Josè Mourinho, direttamente da Madrid, ribadisce la sua partecipazione alla famiglia Inter: "Forza nerazzurri, lo dico col cuore, spero che vincano tutto, tranne la Champions League. Con Moratti mi sento ogni settimana, se avessi l'ossessione dei titoli sarei rimasto. Non chiedetemi di essere distaccato, è presto e sono ancora tifoso. Tra qualche anno forse ci riuscirò. Come vedo la nuova Inter? Non ho visto un secondo di una partita, né amichevoli né Supercoppe. Non saprei cosa dire. I risultati però li conosco, come quelli delle altre mie ex squadre. Con Moratti il rapporto continua, siamo amici, io faccio parte della sua storia, lui della mia. Sono un professionista: come sempre, devo chiudere un capitolo della mia vita e aprirne un altro, ricordando cose belle e meno belle, senza nessun rimpianto".

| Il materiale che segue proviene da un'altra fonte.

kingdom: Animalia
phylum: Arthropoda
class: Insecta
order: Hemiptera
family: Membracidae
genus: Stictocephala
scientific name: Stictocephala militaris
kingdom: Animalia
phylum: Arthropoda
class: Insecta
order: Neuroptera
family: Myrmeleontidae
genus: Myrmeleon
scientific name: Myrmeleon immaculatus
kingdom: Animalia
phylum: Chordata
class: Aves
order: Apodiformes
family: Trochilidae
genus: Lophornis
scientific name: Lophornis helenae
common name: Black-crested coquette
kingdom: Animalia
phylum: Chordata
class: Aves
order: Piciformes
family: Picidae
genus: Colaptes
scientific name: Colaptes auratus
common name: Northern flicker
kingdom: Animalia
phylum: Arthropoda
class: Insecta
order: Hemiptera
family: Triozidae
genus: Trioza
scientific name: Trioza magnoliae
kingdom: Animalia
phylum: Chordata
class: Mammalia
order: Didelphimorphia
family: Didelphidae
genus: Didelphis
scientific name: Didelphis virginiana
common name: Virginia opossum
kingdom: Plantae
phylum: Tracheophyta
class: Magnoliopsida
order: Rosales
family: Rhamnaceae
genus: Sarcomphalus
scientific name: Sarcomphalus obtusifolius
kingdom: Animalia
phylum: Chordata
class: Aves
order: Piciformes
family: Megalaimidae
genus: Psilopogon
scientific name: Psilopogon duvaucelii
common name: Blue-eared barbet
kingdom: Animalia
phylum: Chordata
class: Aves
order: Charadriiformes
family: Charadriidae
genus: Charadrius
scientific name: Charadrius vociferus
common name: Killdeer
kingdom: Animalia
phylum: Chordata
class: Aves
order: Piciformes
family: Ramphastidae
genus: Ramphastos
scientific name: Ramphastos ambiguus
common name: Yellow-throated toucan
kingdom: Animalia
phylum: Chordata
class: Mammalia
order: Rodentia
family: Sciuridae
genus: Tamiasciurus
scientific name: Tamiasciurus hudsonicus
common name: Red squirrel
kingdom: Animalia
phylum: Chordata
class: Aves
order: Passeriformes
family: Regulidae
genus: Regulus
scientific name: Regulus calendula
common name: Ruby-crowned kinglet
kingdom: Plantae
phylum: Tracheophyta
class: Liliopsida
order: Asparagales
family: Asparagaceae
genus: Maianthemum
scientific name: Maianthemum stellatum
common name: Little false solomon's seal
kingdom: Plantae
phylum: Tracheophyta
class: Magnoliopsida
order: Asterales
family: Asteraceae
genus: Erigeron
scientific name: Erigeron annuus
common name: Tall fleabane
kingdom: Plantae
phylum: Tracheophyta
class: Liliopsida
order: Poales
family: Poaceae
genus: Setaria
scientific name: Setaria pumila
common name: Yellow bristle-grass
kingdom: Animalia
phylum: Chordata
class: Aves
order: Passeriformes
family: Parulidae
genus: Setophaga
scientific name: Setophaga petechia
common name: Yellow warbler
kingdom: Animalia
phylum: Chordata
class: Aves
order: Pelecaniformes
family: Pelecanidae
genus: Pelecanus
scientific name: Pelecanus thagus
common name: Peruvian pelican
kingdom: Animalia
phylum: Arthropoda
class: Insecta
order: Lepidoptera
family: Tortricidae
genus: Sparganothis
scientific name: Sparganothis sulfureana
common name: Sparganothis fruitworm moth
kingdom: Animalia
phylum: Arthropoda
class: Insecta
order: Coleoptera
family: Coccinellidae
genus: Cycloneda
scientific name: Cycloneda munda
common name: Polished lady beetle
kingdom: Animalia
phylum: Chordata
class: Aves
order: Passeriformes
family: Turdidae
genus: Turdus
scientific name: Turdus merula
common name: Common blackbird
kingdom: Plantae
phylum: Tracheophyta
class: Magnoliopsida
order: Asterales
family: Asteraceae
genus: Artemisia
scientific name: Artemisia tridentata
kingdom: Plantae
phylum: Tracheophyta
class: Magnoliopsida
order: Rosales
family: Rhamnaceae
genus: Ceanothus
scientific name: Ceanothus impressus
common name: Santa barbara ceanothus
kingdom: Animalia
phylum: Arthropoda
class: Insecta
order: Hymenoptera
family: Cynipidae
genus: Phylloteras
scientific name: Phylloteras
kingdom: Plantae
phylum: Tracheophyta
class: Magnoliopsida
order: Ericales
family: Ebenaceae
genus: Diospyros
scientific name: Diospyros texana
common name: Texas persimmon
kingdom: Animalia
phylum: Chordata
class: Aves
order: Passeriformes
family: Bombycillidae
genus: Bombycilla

La personalità di certo non l'ha persa. Come anche l'occhio critico: l'opinione dello Special One sulla protagonista indiscussa del mercato italico - il Milan - è, come sempre, schietta e sincera: "Il Milan è molto più forte dell'anno scorso ma di scudetto non parlo, non mi riguarda. In Europa, è diverso. Anche quando in campionato non gioca bene, come l'anno scorso, nelle coppe va a vincere al Bernabeu. Ha quello status psicologico che l'Inter, fino all'anno scorso, ancora non possedeva e che adesso porterà sempre con sé. Il Milan è davvero forte. Ha acquistato due giocatori eccezionali e ha uno degli attacchi più forti del mondo, se non il più forte".
La chiosa è elementare: "Il Milan è una grande favorita per la Champions League".